Anda yang bekerja sebagai pegawai terhitung tidak perlu meninggalkan profesi sebagai pegawai untuk jadi pengusaha. Anda mampu menyambi atau menyerahkan pengelolaan usaha itu ke istri, anak, atau teman.

Misalkan, Anda rela berbisnis arang berasal dari tempurung kelapa. Tidak bermakna Anda kudu menanam pohon kelapa dan memanjatnya, mengulas dan memecah batok kelapa, membawa dampak arang, dan menjualnya. Anda bisa menjalankan bisnis itu dengan melacak pengrajin arang, melacak peminatnya, entah di dalam atau luar negeri, lantas melakukan tindakan sebagai mediator tanpa meninggalkan profesi sebagai pegawai. Tanpa membuat tangan Anda hitam terkena arang, Anda sanggup raih keuntungan.

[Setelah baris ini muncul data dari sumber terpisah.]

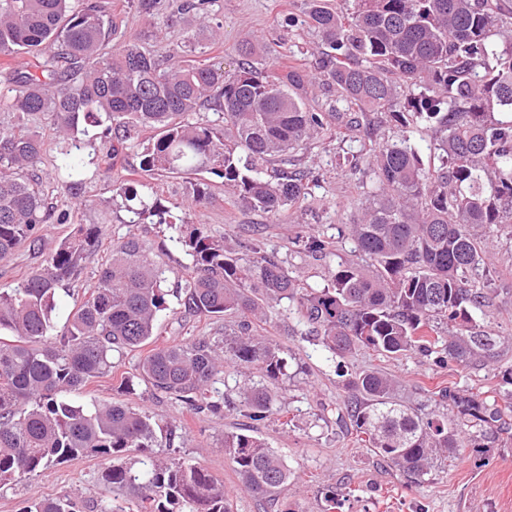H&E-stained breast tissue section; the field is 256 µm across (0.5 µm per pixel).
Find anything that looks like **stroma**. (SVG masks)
Segmentation results:
<instances>
[{"instance_id": "35a3bbf8", "label": "stroma", "mask_w": 512, "mask_h": 512, "mask_svg": "<svg viewBox=\"0 0 512 512\" xmlns=\"http://www.w3.org/2000/svg\"><path fill=\"white\" fill-rule=\"evenodd\" d=\"M303 0H214L210 22L220 26L223 38L209 42L200 30L194 12L185 10L174 19L165 14L149 17L127 8L126 0H112L126 40L151 46L161 55L181 63L176 48L188 36H197L205 47L207 63L233 72L241 57L243 42L261 45L259 67L297 62L311 68L310 50L316 37L307 29L289 27V13L299 12ZM30 129L45 141L46 152L33 172L57 217L56 223L42 225L34 249H22L14 257L0 261V290L16 287L32 269L52 253L76 224H94L100 230V245L84 262L82 273L63 285L56 303V320L64 322L74 294L91 288L95 274L107 259L113 242L127 232H135L153 254L165 264L166 290H180L191 274V258L167 226L129 225L127 203L113 190L115 174L92 164L93 155L103 154L106 144L96 142L76 154V166L83 179V204L74 206L51 173L63 144L50 121L33 116ZM363 130L340 126L305 149L291 153L296 169L305 171L307 194L299 203L271 215L237 204L225 192L221 178L203 171L199 180L209 184L214 199L202 208L187 207L190 184L186 176L167 175L149 179L163 204L191 224L201 225L215 239H228L236 247L260 242L264 251L283 258L289 272L314 288L327 283L337 264L353 259L351 241H338L337 229L353 223L367 197L370 179L350 174L341 167L343 155L359 150ZM314 233L332 241L333 249L314 260L291 251L296 236ZM493 250L491 276L487 282L492 298L488 330L499 341L498 364L463 370L455 365L441 368L421 354L383 360L371 351L358 349L345 360L350 370L378 368L400 384V395L413 406L433 409L429 391L437 385L462 394L495 397L508 432L485 448H463L442 463L431 480L414 484L402 472L389 467L359 442L344 402L348 391L336 372V359L300 324L287 304L274 305L265 320L253 322L257 335L280 345L288 361L286 375L277 381L278 411L262 420H253L237 411L217 414L197 412L185 404L153 396L146 386L136 395L122 392L120 381L134 372L144 349L129 352L116 361L110 372L94 378L72 392L80 403H124L162 425L174 424L186 431L176 455L187 463L208 470L223 480L232 512H323L324 495L333 492L341 502L339 512H512V387L502 375L512 366V226L503 224L491 234ZM236 319L210 320L183 316L177 302H170L158 318V343H185L199 336L223 337L236 329ZM263 439L287 460L294 472L278 502L272 503L244 490L233 472L224 435L241 429ZM103 464L98 457L80 456L49 468L18 487L0 488V512H19L25 501L61 496H82L85 512H99V504L124 502L125 493L109 489L101 479Z\"/></svg>"}]
</instances>
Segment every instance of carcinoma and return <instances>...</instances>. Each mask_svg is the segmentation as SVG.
<instances>
[{
	"mask_svg": "<svg viewBox=\"0 0 512 512\" xmlns=\"http://www.w3.org/2000/svg\"><path fill=\"white\" fill-rule=\"evenodd\" d=\"M288 15V25L319 38L316 72L298 65L260 69L244 63L232 74L202 63L164 66L138 43L121 41L108 0H0V56H31L42 70H14L7 107L17 119L50 118L69 149L59 170L66 190L81 197L72 150L102 129L117 157L141 129L139 170L145 175L209 171L246 206L276 214L305 196L303 175L278 166L289 153L362 113L355 124L386 114L433 133L439 165H424L410 138L362 147L347 159L372 177L369 199L339 238L363 263L342 262L328 283L307 288L274 254L241 256L224 242L170 214L160 199L144 201V183L122 177L116 194L131 224L145 216L177 233L193 266L180 299L183 313L241 316L222 342L202 336L156 346L125 377L127 394L145 383L152 394L201 412L224 402L211 386L227 365L256 369L261 380L240 388V405L256 420L275 411L273 385L285 374L280 349L253 334L250 319L288 301L334 356L358 348L385 358L418 352L434 363L483 365L499 357L486 330L491 230L512 220V11L499 0H355L343 13L325 0ZM319 83L332 99L310 108L305 87ZM221 123L193 119L203 107ZM34 131L0 128V261L36 243L41 224L55 221L42 184L26 171L41 159ZM212 200L207 184L191 182L189 201ZM99 229L79 224L17 287L0 292V487L27 482L42 470L91 454L110 463L102 481L134 494L133 506L100 512H230L224 482L209 471L153 448L173 447L177 429L161 426L122 403L77 404L66 393L112 369V359L153 342L168 309L165 270L134 233L112 245L93 288L72 299L55 329L56 290L77 275L99 246ZM292 244L311 258L333 243L315 234ZM346 409L368 449L415 483L459 448L496 438L497 411L474 395L433 392L444 411L425 412L399 396L391 376L345 373ZM231 465L247 491L274 501L288 484L284 456L250 433L224 435ZM137 451L142 457L127 461ZM22 512H82L77 495L26 502Z\"/></svg>",
	"mask_w": 512,
	"mask_h": 512,
	"instance_id": "cac0c4a2",
	"label": "carcinoma"
}]
</instances>
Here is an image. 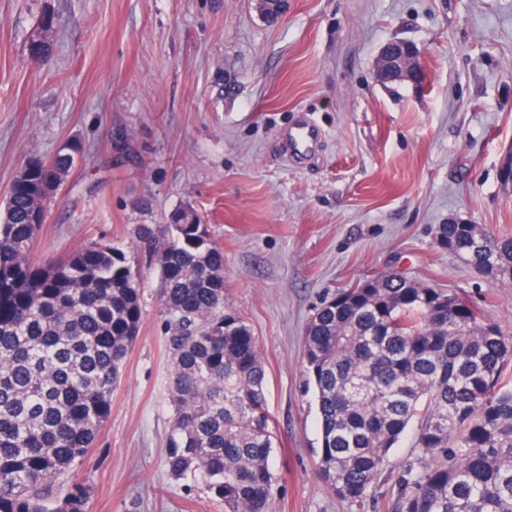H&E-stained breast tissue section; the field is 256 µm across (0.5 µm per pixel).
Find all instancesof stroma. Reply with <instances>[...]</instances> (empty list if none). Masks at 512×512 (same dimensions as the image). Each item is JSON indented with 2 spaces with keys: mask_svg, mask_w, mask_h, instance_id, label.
I'll list each match as a JSON object with an SVG mask.
<instances>
[{
  "mask_svg": "<svg viewBox=\"0 0 512 512\" xmlns=\"http://www.w3.org/2000/svg\"><path fill=\"white\" fill-rule=\"evenodd\" d=\"M47 32L50 53L29 44ZM416 44L428 85H381V47ZM317 124L311 159L285 133ZM82 144L45 200L36 243L50 260L90 239L192 209L224 249V307L265 363L277 435L276 512H387L406 433L363 500L316 471L320 429L302 342L338 289L388 271L464 294L512 333V286L440 248L454 220L512 235V0H0V201L32 159ZM145 317L90 453L88 512H215L168 476L169 327L144 273Z\"/></svg>",
  "mask_w": 512,
  "mask_h": 512,
  "instance_id": "stroma-1",
  "label": "stroma"
}]
</instances>
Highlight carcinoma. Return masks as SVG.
Wrapping results in <instances>:
<instances>
[{"label":"carcinoma","instance_id":"cac0c4a2","mask_svg":"<svg viewBox=\"0 0 512 512\" xmlns=\"http://www.w3.org/2000/svg\"><path fill=\"white\" fill-rule=\"evenodd\" d=\"M82 154L63 144L0 208V512H87L83 466L144 317L143 272L123 244L34 257L33 211ZM135 234L172 330L168 475L219 512H274L266 370L250 328L224 309V250L188 214ZM436 243L512 285L511 235L440 224ZM303 359L317 473L337 498H365L413 427L432 464L403 470L388 512H512V336L460 293L390 272L343 288L308 323Z\"/></svg>","mask_w":512,"mask_h":512}]
</instances>
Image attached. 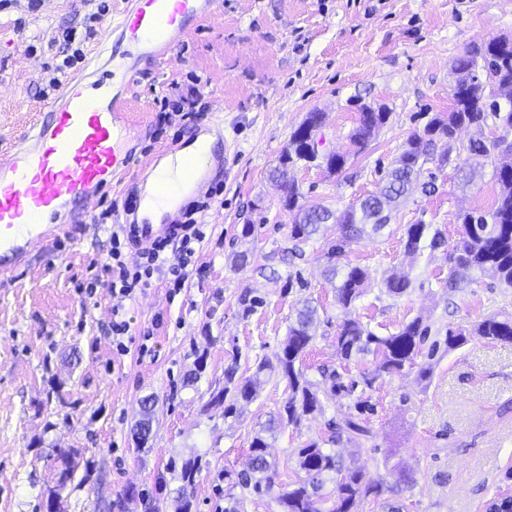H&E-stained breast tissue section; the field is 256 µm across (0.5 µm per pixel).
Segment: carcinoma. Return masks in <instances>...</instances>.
<instances>
[{"instance_id":"1","label":"carcinoma","mask_w":512,"mask_h":512,"mask_svg":"<svg viewBox=\"0 0 512 512\" xmlns=\"http://www.w3.org/2000/svg\"><path fill=\"white\" fill-rule=\"evenodd\" d=\"M455 68L471 73V78L457 81L452 88V109L435 114L423 130L409 135L386 175L380 193L367 197L359 209L306 208L300 203L302 194L298 187L291 182L283 184V209L293 216L292 238L307 241L320 231L322 225L336 226L335 243L329 246L325 257L330 279L340 278L336 285V301L343 308L362 295L368 278V273L358 266L337 265L345 246L355 240L366 225H372V230L378 232L388 224L385 208L406 197L420 184L426 163L436 159L442 164L449 162L457 129L471 125L483 127L489 121L500 134L487 141H470L463 147L466 151L464 162L494 159L499 194L491 208L457 215L461 230L448 257V288H456L472 275L484 272L492 273L501 283L512 285V41L504 42L498 38L469 47L456 59ZM388 119L389 112L384 107L374 110L366 106L360 111L359 125L351 134L356 152L365 150L374 131ZM318 122L320 113L311 112L291 134L288 148L280 156V165L273 170V176L281 177L282 169L297 160L316 161L304 129ZM441 138L448 139V151L438 155L435 153L436 141ZM425 230L424 224L409 225L406 251L416 253L420 250ZM409 287L410 280L404 274L393 273L384 280L386 292L393 296L404 294ZM316 316L317 309L309 305L300 310L279 351L260 361L252 376L237 378L233 364L224 369V387L212 394L210 404L224 406V418L233 417L239 401L253 399L255 384L261 374L270 371L285 378L288 380V398L277 416L270 420L266 428L270 433L281 427L296 426L304 416L323 413L326 402L342 391L351 392V386L342 384L334 371L319 369L321 381L314 384L296 367L314 339ZM429 332V326L419 318L405 323L398 332L388 336L376 334L357 320L346 319L338 328L336 353L345 360L358 355L372 356L373 369L361 374V383L370 388L378 377L403 371L423 354L433 358L439 342H434L426 354L422 348ZM471 333L491 342L512 343V317H488L470 332L450 328L446 331L444 344L455 349L463 345ZM365 433L367 428L359 420L347 418L329 423L328 434L298 449L297 465L304 476L288 484V490L279 496L282 512H356L362 500L378 494L382 482L364 483L359 470L344 466L335 453L324 448L326 444H338L344 439L350 441ZM250 448L249 469L237 474L236 484L261 496L273 486L266 437L256 434ZM332 480L336 481V498L331 507L325 508L323 504L328 497L324 496L323 490L326 482Z\"/></svg>"}]
</instances>
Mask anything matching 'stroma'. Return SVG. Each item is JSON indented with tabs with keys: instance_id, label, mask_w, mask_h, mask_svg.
Returning <instances> with one entry per match:
<instances>
[{
	"instance_id": "35a3bbf8",
	"label": "stroma",
	"mask_w": 512,
	"mask_h": 512,
	"mask_svg": "<svg viewBox=\"0 0 512 512\" xmlns=\"http://www.w3.org/2000/svg\"><path fill=\"white\" fill-rule=\"evenodd\" d=\"M90 9L88 0L0 7V152L46 117L52 100L37 92L56 61L54 38ZM502 37L512 39V0H218L171 58L140 62L129 76L133 163L106 191L111 223L75 224L61 212L52 221L69 225V233L0 274V512H224L235 497L247 512H281L278 495L297 476L298 449L324 435L329 420L357 415L367 434L334 451L364 481L382 484L358 512H484L512 485L510 344L468 337L384 375L363 395L337 396L299 426L275 430L268 456L274 487L260 498L244 495L235 477L254 434L287 398L288 382L262 379L254 399L229 419L210 394L223 387L229 365L238 377L251 376L308 304L318 309L303 358L313 382L321 366L346 383L372 369L371 358L337 356L336 332L346 319L387 336L419 317L435 340L449 328L512 316V288L491 273L453 291L447 284L457 214L489 208L497 195L492 164L472 170L455 160L434 169V192L414 191L384 229L365 228L345 260L369 280L347 308L324 273L333 231L293 240L283 192L270 177L292 132L308 113H322L317 137L324 149L346 155L345 170L331 174L300 161L288 178L306 206L359 207L380 190L407 137L429 115L448 111L456 58ZM194 88L206 107L194 126L177 115L159 121L158 99L174 104ZM362 104L386 106L390 117L358 154L350 135ZM196 137L212 142L214 156L202 167L201 189L184 200L220 190L204 216L205 238L181 290L156 278L142 297L125 301L132 340L117 354L107 332L114 300L104 267L112 227L133 222L125 201L149 189L157 156ZM227 148L231 156L216 162ZM246 224L253 227L247 237ZM411 224L441 231L444 246L407 254ZM241 254L247 264H237ZM394 271L411 281L399 297L381 284ZM292 276L300 283L290 288ZM247 291L263 303L246 316L239 299ZM147 333L153 351L143 355L137 339ZM148 397L157 402L152 430L138 446L134 430ZM361 399L369 405L363 414ZM62 453L74 477L60 488L53 466ZM190 458L201 471L187 484L176 466Z\"/></svg>"
}]
</instances>
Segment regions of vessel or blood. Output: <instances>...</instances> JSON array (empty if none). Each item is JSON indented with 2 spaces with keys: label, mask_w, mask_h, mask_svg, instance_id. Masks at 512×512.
I'll list each match as a JSON object with an SVG mask.
<instances>
[{
  "label": "vessel or blood",
  "mask_w": 512,
  "mask_h": 512,
  "mask_svg": "<svg viewBox=\"0 0 512 512\" xmlns=\"http://www.w3.org/2000/svg\"><path fill=\"white\" fill-rule=\"evenodd\" d=\"M216 7L217 0H124L109 27L135 52L157 60ZM127 91L115 70L91 83L82 75L70 78L58 91L59 105L0 156V273L49 245L54 228L45 216L83 207L125 174L133 160Z\"/></svg>",
  "instance_id": "b4317fda"
}]
</instances>
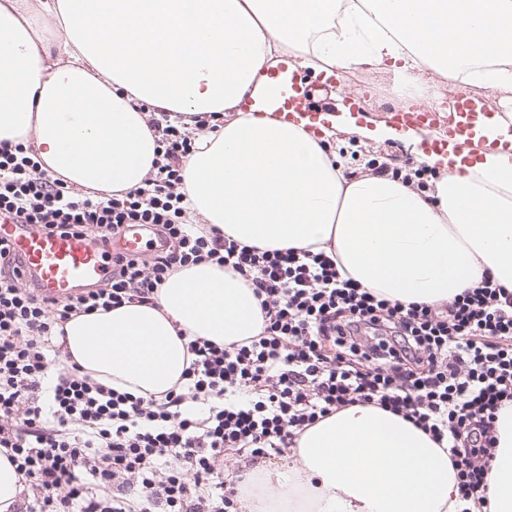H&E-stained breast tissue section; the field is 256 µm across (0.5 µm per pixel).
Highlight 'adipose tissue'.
<instances>
[{"instance_id": "obj_1", "label": "adipose tissue", "mask_w": 512, "mask_h": 512, "mask_svg": "<svg viewBox=\"0 0 512 512\" xmlns=\"http://www.w3.org/2000/svg\"><path fill=\"white\" fill-rule=\"evenodd\" d=\"M57 30L43 49L25 0H0V142L34 145L68 184L141 186L157 139L142 104L225 114L199 129L183 168L191 219L262 250L332 253L344 276L391 300L435 303L482 277L512 288V154L489 141L425 161L431 193L346 173L322 145L323 121L277 115L284 57L333 73L383 65L512 92V0H44ZM59 60H52V53ZM259 304L237 273L184 268L154 302L69 320L64 360L135 394L167 392L188 365L186 342L257 335ZM487 476L491 512H512V410L497 420ZM291 466L264 471L249 512H460L456 473L420 428L355 403L304 431Z\"/></svg>"}]
</instances>
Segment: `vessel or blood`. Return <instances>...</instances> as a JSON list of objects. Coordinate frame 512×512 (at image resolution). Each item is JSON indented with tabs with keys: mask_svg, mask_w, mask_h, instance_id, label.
<instances>
[{
	"mask_svg": "<svg viewBox=\"0 0 512 512\" xmlns=\"http://www.w3.org/2000/svg\"><path fill=\"white\" fill-rule=\"evenodd\" d=\"M455 101L456 109L448 115V137L464 149L471 145V128L482 108L463 91ZM319 105L318 94L307 88H295L285 97L280 112L314 114ZM388 118L403 126L430 128L437 124L435 113L424 105L392 111ZM0 240L21 257L22 276L33 278L47 298H57L106 279L112 271L115 253L141 255L158 247L157 241L145 238L143 228L136 225L127 228L116 243L104 246L74 237L48 236L9 218L0 221Z\"/></svg>",
	"mask_w": 512,
	"mask_h": 512,
	"instance_id": "obj_1",
	"label": "vessel or blood"
}]
</instances>
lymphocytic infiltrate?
<instances>
[{"label":"lymphocytic infiltrate","mask_w":512,"mask_h":512,"mask_svg":"<svg viewBox=\"0 0 512 512\" xmlns=\"http://www.w3.org/2000/svg\"><path fill=\"white\" fill-rule=\"evenodd\" d=\"M149 122L156 171L116 196L68 185L33 150L0 145L1 216L96 243L149 224L163 242L151 262L116 257L104 283L52 300L24 285L0 244V448L22 486L11 512H233L242 478L225 477L227 451L284 455L355 403L421 428L448 453L462 512H490L496 420L512 409V289L487 276L451 301L405 304L343 277L325 252L261 250L191 223L179 187L206 119ZM203 261L252 288L260 333L223 346L191 340L182 383L160 396L119 391L62 360L58 327L153 300Z\"/></svg>","instance_id":"f902f5d3"}]
</instances>
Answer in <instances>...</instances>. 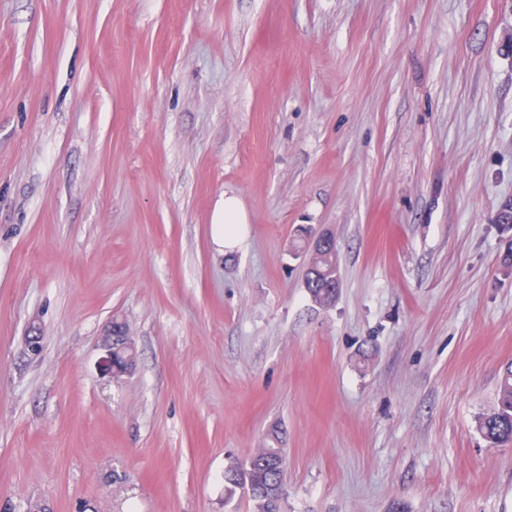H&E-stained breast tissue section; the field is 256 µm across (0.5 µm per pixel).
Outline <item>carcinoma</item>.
Returning <instances> with one entry per match:
<instances>
[{"instance_id":"1","label":"carcinoma","mask_w":512,"mask_h":512,"mask_svg":"<svg viewBox=\"0 0 512 512\" xmlns=\"http://www.w3.org/2000/svg\"><path fill=\"white\" fill-rule=\"evenodd\" d=\"M314 264L316 276L308 278L307 292L315 303L327 307L336 300L340 285L336 256L329 254ZM478 430L489 447H512V364L503 370L496 409L479 420ZM272 442L276 447L256 449L244 463L229 467L224 474L226 484L247 491L257 512H281L282 508L284 470L276 459L285 453L278 447V438Z\"/></svg>"}]
</instances>
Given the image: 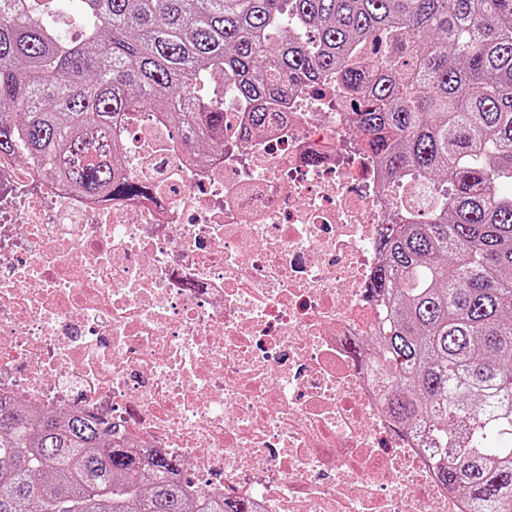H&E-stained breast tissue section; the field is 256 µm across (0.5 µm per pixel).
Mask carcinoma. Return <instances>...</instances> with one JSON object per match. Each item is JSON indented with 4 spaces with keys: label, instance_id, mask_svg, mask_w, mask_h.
Instances as JSON below:
<instances>
[{
    "label": "carcinoma",
    "instance_id": "1",
    "mask_svg": "<svg viewBox=\"0 0 512 512\" xmlns=\"http://www.w3.org/2000/svg\"><path fill=\"white\" fill-rule=\"evenodd\" d=\"M332 76L390 182L446 180L380 246L378 392L437 478L496 512L512 501V0H0V157L145 197L121 137L138 113L220 144L224 80L254 133ZM127 445L0 399V512H251L188 498L178 459Z\"/></svg>",
    "mask_w": 512,
    "mask_h": 512
}]
</instances>
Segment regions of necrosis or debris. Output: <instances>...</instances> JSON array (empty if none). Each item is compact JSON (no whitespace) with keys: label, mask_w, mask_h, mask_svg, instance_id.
<instances>
[{"label":"necrosis or debris","mask_w":512,"mask_h":512,"mask_svg":"<svg viewBox=\"0 0 512 512\" xmlns=\"http://www.w3.org/2000/svg\"><path fill=\"white\" fill-rule=\"evenodd\" d=\"M352 112L330 79L247 138L225 93L204 164L141 113L122 140L144 198L0 159V396L112 423L253 512H467L394 427L367 343L388 217L432 186L385 184Z\"/></svg>","instance_id":"obj_1"}]
</instances>
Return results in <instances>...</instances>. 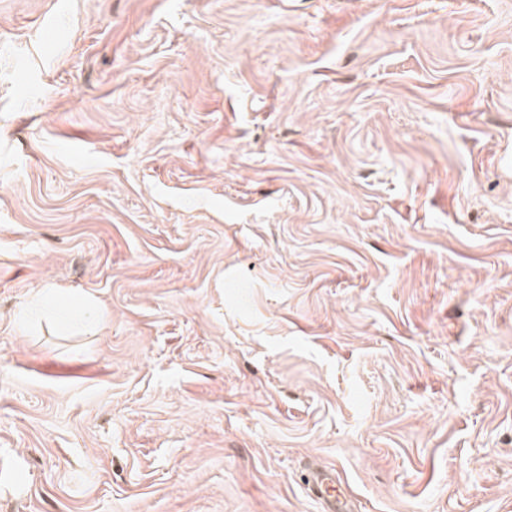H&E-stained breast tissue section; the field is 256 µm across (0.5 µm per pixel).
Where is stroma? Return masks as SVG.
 I'll return each mask as SVG.
<instances>
[{"mask_svg": "<svg viewBox=\"0 0 512 512\" xmlns=\"http://www.w3.org/2000/svg\"><path fill=\"white\" fill-rule=\"evenodd\" d=\"M322 466L512 512V0H0V512Z\"/></svg>", "mask_w": 512, "mask_h": 512, "instance_id": "obj_1", "label": "stroma"}]
</instances>
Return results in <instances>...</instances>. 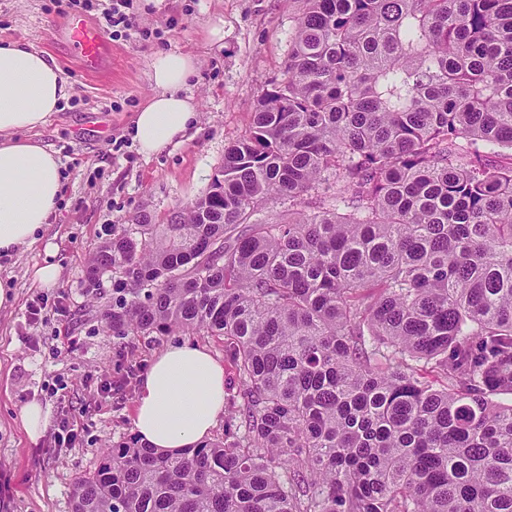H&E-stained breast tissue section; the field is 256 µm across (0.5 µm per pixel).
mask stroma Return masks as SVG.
Here are the masks:
<instances>
[{
	"mask_svg": "<svg viewBox=\"0 0 512 512\" xmlns=\"http://www.w3.org/2000/svg\"><path fill=\"white\" fill-rule=\"evenodd\" d=\"M101 0H0V38L29 43L52 55L71 86L70 96L39 129L60 156L64 189L44 231L56 246L58 284L34 286L28 271L47 257L43 246L0 260L11 276L13 307L0 313V512H70L77 477L94 470L106 448L133 439L132 411L152 357L188 339L223 360L224 341L176 331L153 339L112 335L100 319L112 305V282L87 292L85 265L96 247L136 215L167 223L174 208L204 194L224 163V150L247 135L258 100L281 78L303 0H134L149 40L105 31ZM79 16L103 28L104 66L86 73L63 29ZM224 20L223 43L206 30ZM159 50L195 56L188 91L198 108L194 127L179 143L146 157L130 129L152 93L147 63ZM48 315L30 322L32 306ZM115 383L111 395L101 382ZM39 401L48 414L37 442H29L20 412ZM73 417L72 447L54 445L60 418Z\"/></svg>",
	"mask_w": 512,
	"mask_h": 512,
	"instance_id": "1",
	"label": "stroma"
}]
</instances>
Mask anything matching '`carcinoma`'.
<instances>
[{"mask_svg":"<svg viewBox=\"0 0 512 512\" xmlns=\"http://www.w3.org/2000/svg\"><path fill=\"white\" fill-rule=\"evenodd\" d=\"M304 2L209 190L85 270L115 336L224 337V437L71 512H512V0Z\"/></svg>","mask_w":512,"mask_h":512,"instance_id":"cac0c4a2","label":"carcinoma"}]
</instances>
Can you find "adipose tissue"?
I'll use <instances>...</instances> for the list:
<instances>
[{"label": "adipose tissue", "mask_w": 512, "mask_h": 512, "mask_svg": "<svg viewBox=\"0 0 512 512\" xmlns=\"http://www.w3.org/2000/svg\"><path fill=\"white\" fill-rule=\"evenodd\" d=\"M197 68L193 55L160 50L148 63L153 88L135 114L140 152L159 153L196 118L185 89ZM70 89L54 59L32 45L0 41V257L43 239L62 197V161L34 138ZM224 411V367L189 341L156 354L142 382L132 423L142 444L175 451L208 440Z\"/></svg>", "instance_id": "obj_1"}]
</instances>
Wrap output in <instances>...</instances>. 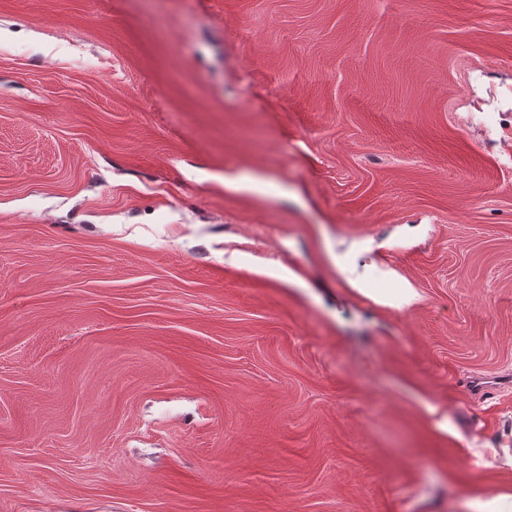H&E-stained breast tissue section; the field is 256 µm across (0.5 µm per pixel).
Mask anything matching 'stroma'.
<instances>
[{"label":"stroma","mask_w":512,"mask_h":512,"mask_svg":"<svg viewBox=\"0 0 512 512\" xmlns=\"http://www.w3.org/2000/svg\"><path fill=\"white\" fill-rule=\"evenodd\" d=\"M502 493L512 0H0V512Z\"/></svg>","instance_id":"obj_1"}]
</instances>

Kepingin Paham Beberapa Mitos Kewirausahaan? Berikut Ini Ringkasannya

Mitos 6 : bisnis kecil lebih berbentuk usaha otot daripada usaha otak

Tidak seluruh bisnis kecil mengandalkan otot. Anda mampu manfaatkan otak untuk meraih keuntungan. Dengan memanfaatkan teknologi informasi yang tidak mahal layaknya telepon, SMS, dan e-mail, Anda dapat melacak uang, baik full time maupun part time.

Sebagai contoh, Anda bisa berjualan pulsa atau voucher mengisi ulang HP tanpa wajib terhubung kios. Cukup dengan modal HP GSM murah (asal bisa SMS), Anda mampu berjualan voucher elektronik bersama dengan keuntungan Rp 1.000 sampai Rp 2.000 per voucher. Di daerah-daerah yang tetap sukar transportasi, bisnis ini lumayan sanggup diandalkan untuk meraup keuntungan.

Sekian informasi seputar Kepingin Paham Beberapa Mitos Kewirausahaan? Berikut Ini Ringkasannya, kami harap post kali ini bermanfaat buat Anda. Kami berharap postingan ini dibagikan agar semakin banyak yang mendapat manfaat.